Explicit Title Format Performs Worse Than Simple Format (Contradicts Docs)
The documentation states:
"providing a title, if available, will improve model performance"
But testing shows the opposite - simple formats perform up to 18.7% better.
from sentence_transformers import SentenceTransformer, util
model = SentenceTransformer("google/embeddinggemma-300m")
title = "Marketing Manager"
content = "Lead marketing team and drive brand growth."
query = "Marketing Manager"
Compare formats
doc_official = f"title: {title} | text: {content}" # Per docs
doc_simple = f"{title} | {content}" # Simple format
query_prompt = f"task: search result | query: {query}"
q_emb = model.encode(query_prompt)
sim_official = util.cos_sim(q_emb, model.encode(doc_official)).item()
sim_simple = util.cos_sim(q_emb, model.encode(doc_simple)).item()

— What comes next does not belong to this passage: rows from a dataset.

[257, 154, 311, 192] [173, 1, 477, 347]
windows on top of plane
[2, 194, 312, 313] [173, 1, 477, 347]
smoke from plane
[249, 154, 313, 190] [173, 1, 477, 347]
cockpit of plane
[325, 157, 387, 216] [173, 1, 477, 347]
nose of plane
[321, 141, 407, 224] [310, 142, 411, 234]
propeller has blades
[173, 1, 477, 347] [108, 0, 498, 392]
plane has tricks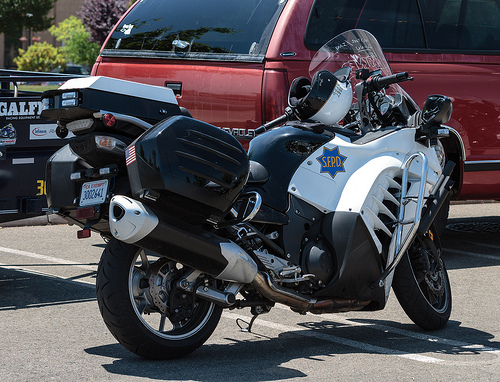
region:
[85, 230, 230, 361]
A black rubber tire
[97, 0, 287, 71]
Back window of a vehicle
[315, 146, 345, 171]
"SFPD" written on motorbike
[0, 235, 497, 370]
White lines on the pavement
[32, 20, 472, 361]
A white and black motorbike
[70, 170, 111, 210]
A white license plate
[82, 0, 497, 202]
The vehicle is red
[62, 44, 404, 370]
a bike is parked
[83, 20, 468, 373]
a bike is standing up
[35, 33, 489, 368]
a black and white bikek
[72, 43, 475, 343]
a bike with a helmet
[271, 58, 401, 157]
a black and white helmet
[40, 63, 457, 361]
a license plate on the bike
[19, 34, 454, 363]
a bike with a carriage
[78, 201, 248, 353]
a motorcycle tire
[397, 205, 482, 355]
a motorcycle tire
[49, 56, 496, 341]
a bike on the road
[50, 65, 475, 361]
a bike standing up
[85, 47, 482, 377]
a bike is parked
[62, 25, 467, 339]
a white and black bike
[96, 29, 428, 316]
a helmet on a bike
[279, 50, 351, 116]
a black and white helmet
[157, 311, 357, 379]
shadow on the ground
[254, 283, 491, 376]
white lines on the ground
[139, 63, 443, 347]
a motorcycle is parkekd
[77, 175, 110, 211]
a license plate on motorcycle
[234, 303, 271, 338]
a kick stand on a motorcycle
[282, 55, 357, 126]
a white and black helmet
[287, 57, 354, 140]
a helmet on a motorcycle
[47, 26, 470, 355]
a parked motorcycle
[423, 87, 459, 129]
a rear view mirror on a motorcycle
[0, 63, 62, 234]
a garbage dumpster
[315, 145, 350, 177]
a blue and gold decal on a motorcycle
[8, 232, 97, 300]
white lines painted on the pavement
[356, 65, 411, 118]
a handle bar on motorcycle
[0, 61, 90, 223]
A parked black truck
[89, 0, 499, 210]
A parked red van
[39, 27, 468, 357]
A parked white motorcycle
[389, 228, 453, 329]
A tire on a motorcycle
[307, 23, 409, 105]
A windshield on a motorcycle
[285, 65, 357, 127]
A helmet on a motorcycle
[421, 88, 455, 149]
a side mirror on a motorcycle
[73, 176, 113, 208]
A license plate on a motorcycle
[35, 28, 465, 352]
a police motorcycle parked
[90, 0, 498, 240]
a red Chevy truck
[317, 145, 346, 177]
blue star on side of motorcycle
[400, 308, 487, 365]
white lines on the road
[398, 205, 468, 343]
a tire on the motorcycle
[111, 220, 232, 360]
a tire on a bike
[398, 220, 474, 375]
a tire on a bike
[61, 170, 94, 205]
a license plate on the bike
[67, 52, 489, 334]
a motorcycle parked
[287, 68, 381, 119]
a helmet on the motorcycle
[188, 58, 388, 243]
a black and white motorcycle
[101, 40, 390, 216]
a red vehicle parked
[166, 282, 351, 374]
a shadow on the ground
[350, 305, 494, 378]
a white line on the pavement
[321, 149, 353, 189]
letters on the bike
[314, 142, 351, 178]
police emblem on bike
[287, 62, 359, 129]
helmet resting on gas tank of bike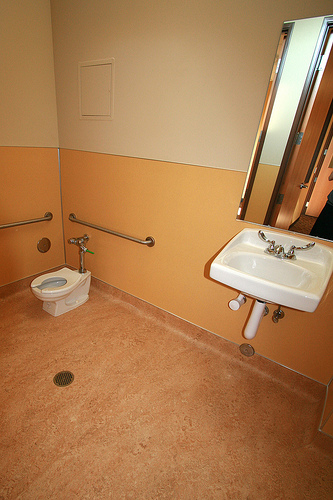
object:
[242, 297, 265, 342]
pipe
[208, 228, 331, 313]
sink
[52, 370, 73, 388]
drain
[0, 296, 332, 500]
floor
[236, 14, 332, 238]
mirror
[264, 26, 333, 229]
door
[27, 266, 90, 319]
toilet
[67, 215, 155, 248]
railing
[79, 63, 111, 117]
door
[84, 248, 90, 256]
flush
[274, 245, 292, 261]
faucet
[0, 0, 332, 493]
bathroom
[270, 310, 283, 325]
valve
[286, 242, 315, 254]
handles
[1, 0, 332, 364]
wall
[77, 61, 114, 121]
panel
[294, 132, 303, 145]
hinge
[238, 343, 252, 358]
orb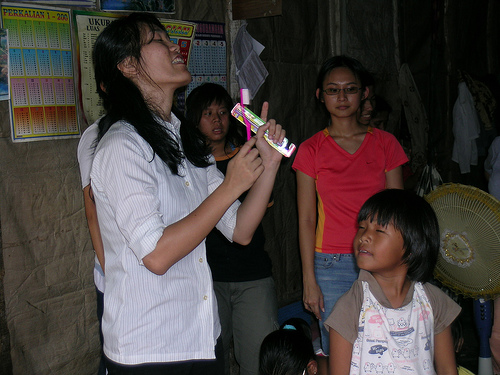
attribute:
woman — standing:
[292, 56, 410, 355]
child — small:
[323, 188, 464, 374]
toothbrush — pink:
[240, 88, 252, 141]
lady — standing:
[90, 12, 286, 373]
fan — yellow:
[424, 182, 499, 372]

print(f"Official format: {sim_official:.4f}") # 0.5867
print(f"Simple format: {sim_simple:.4f}") # 0.6961 (+18.7%!)
Official format: 0.5867
Simple format: 0.6961 (+18.7% better!)
Additional Findings
Large-scale eval (500 queries, 80k docs): Official format has 9.3% worse NDCG@100
Title-only documents: Official format loses 17.5% performance when text: is empty
Longer titles suffer more: 60-char titles show bigger performance gaps
Question
Should I use simple concatenation ({title} | {content}) instead of the documented format (title: {title} | text: {content}) for retrieval tasks?
The simple format consistently outperforms. Is this expected behavior or should documentation be updated?
Hi @Farhadtehrani , apologies for the delayed response.
Yes, you can use the simple concatenation format if it consistently improves NDCG on your dataset. Embedding models are highly sensitive to input distribution and your empirical retrieval metrics should always guide your format choice.
This is happening because the title: ... | text: ... template encodes structural priors learned during training. If your data deviates from the distribution, those priors can degrade representation quality. Removing the explicit field prefixes eliminates this structural bias and ca improve robustness under schema mismatch.
This is expected as this is a classic distribution shift effect in instruction tuned embedding models. The recommended template is optimised for typical document shapes(short titles, substantive body text) and is not guaranteed to dominate across all corpora.
The current recommendation is a general baseline, but your findings highlight that it could benefit from clarification. Optimal formatting is highly dataset-dependent and should always be validated against domain-specific retriieval metrics. I will pass this feedback along to the team to see if we can add a clarification to the model card.
Thank you!